Add 600 microliters of methanol and mix thoroughly to prepare a mixed intermediate solution one with a concentration of 1000 micrograms per milliliter. Now, accurately transfer 20 microliters of each stock solution into a sample vial. Add 920 microliters of methanol and mix thoroughly to prepare a mixed intermediate solution two with a concentration of 200 micrograms per milliliter.
Prepare a series of standard solutions at different concentrations by serial dilution. Next, using a pipette, accurately transfer 100 microliters of the sample into a sample vial. Then add 900 microliters of methanol and mix well to ensure a tenfold dilution of lipid nanoparticles and their dissociation from the nucleic acid drug.
Place the standard solutions and sample solutions into the autosampler of the liquid chromatograph. Click on realtime batch in the assistant toolbar of the realtime analysis window. Next, click New in the File menu to create a new batch table.
In the batch table, input the vial number, tray name, data file, and the injection volume of the standard and sample solutions. Select the saved method file and click save batch file in the File menu. Wait until the liquid chromatograph pressure and the baseline of the chromatogram are stable.
Then click on start real-time batch in the assistant toolbar to start data acquisition. For data analysis, open the LabSolutions software's browser window. Drag the standard solution data into the quantitative results view to establish a calibration curve.
Modify the data processing parameters by clicking on Edit in the method view. In the integration parameters window, change the integration algorithm to I-PeakFinder and set the baseline type to Base to Base. Then, in the identification parameters, change the identification method to band and set the default bandwidth to 0.1 minutes.
To modify the quantitative parameters, change the quantitative method to external standard. Set the number of calibration levels to seven. Then select the calibration curve type as exponentially and modify the compound settings.
Input the names and standard solution concentrations of the four lipid nanoparticle components. Double click on the peak apex to update the retention times. Click View to complete the modification of the data processing parameters.
Now, modify the sample type in the quantitative results view to standard calculate point. Set the levels of the standard solution from one to seven according to the concentrations. Once the calibration curves are established, click File in the menu bar and Save the method file.
Drag the sample data into the quantitative results view of the browser window. Observe the displayed concentration results of the four lipid nanoparticle components in the samples. The LNP standard solution analysis achieved baseline separation with a separation degree greater than 1.5 for the four components, and no residuals were observed in high concentration standard solutions.
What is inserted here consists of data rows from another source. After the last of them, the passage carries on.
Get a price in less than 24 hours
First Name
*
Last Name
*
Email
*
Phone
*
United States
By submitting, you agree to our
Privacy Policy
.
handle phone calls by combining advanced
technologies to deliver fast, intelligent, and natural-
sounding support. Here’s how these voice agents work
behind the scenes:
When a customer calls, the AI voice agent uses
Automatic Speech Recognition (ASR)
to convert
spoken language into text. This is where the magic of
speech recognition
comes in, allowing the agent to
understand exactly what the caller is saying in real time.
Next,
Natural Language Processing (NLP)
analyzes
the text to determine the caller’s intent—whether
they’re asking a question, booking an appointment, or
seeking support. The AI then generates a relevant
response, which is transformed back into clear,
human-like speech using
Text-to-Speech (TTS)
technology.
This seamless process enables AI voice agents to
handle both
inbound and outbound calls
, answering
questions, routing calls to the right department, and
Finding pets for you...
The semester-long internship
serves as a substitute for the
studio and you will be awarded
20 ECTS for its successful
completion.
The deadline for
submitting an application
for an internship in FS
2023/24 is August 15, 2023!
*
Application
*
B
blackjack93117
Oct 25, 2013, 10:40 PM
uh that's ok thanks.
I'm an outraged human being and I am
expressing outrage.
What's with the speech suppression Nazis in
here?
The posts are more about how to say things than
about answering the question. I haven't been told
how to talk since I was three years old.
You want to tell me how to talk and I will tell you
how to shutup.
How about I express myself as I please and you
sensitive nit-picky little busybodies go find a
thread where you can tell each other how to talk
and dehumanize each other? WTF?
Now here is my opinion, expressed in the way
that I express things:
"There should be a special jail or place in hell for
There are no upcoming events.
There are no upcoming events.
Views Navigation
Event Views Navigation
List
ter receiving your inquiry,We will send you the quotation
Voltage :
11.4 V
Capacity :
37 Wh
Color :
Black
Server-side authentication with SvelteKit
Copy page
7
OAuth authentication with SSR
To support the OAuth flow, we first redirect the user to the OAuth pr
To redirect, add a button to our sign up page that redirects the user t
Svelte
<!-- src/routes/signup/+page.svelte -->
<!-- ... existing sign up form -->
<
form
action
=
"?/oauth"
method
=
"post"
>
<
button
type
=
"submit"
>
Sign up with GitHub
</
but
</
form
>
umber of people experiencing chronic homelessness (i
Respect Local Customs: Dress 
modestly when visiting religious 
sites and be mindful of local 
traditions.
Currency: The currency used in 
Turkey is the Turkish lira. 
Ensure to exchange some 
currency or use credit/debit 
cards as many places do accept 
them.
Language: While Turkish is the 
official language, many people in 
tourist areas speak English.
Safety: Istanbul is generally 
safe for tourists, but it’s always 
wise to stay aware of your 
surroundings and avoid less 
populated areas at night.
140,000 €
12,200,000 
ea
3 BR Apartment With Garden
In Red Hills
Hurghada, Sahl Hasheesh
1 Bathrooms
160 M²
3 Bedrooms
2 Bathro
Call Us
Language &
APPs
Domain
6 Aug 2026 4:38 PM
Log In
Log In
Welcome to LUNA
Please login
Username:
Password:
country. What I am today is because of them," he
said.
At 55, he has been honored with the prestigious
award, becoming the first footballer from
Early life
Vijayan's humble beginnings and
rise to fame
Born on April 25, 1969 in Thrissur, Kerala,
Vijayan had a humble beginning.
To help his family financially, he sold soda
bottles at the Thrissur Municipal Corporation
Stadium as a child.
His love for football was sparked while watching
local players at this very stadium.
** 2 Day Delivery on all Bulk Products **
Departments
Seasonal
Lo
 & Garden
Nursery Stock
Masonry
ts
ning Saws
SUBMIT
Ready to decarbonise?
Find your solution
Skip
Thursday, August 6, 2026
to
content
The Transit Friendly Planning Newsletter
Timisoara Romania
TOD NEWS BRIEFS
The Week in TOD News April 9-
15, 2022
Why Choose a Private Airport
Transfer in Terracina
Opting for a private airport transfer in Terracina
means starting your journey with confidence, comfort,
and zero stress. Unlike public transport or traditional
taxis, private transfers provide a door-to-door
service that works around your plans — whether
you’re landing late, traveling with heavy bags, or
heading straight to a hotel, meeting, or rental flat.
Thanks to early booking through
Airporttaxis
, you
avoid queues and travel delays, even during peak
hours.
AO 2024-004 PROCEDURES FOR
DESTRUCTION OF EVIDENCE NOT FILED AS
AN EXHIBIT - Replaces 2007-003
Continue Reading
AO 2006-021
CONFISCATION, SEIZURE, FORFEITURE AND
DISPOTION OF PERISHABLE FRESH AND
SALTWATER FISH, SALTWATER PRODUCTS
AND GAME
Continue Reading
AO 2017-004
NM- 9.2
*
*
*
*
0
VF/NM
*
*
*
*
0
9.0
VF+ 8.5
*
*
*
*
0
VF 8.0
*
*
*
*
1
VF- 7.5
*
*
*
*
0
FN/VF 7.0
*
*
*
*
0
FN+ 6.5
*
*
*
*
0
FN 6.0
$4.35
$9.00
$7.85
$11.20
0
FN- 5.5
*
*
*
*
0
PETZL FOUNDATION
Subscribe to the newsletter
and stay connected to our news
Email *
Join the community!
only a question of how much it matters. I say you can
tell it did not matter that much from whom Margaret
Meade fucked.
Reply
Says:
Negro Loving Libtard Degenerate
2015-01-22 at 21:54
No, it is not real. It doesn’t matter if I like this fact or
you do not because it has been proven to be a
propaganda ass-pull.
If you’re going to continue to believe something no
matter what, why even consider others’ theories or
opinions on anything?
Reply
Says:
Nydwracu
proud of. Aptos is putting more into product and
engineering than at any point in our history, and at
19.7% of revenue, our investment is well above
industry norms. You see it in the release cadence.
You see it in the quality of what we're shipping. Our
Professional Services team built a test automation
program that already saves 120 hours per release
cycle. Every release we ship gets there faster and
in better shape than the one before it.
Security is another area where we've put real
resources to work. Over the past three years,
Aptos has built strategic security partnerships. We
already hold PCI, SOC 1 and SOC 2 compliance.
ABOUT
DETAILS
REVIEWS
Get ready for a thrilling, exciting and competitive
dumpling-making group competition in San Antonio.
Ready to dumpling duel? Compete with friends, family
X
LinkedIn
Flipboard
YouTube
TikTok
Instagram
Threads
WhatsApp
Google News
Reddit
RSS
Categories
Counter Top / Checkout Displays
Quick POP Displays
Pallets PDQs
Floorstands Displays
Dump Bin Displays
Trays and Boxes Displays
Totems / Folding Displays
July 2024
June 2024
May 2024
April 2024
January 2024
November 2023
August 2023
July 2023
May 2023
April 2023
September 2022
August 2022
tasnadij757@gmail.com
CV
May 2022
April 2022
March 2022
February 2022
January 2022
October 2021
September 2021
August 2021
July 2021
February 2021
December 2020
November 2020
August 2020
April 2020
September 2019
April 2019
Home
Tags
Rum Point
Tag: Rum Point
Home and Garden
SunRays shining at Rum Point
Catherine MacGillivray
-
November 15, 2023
The calibration curve for the four components exhibited correlation coefficients exceeding 0.999 within the concentration range of five to 250 micrograms per milliliter, indicating excellent linearity. The method showed high reproducibility, with a relative standard deviation for a retention time of less than 0.1%and a relative standard deviation for the peak area of less than 2%based on six repeated injections of 10 micrograms per milliliter standard solution. The analysis of actual LNP samples diluted 10 times with methanol showed component concentrations ranging from 150 micrograms per milliliter to 1, 500 micrograms per milliliter, achieving consistently high separation and sensitivity across multiple manufacturers.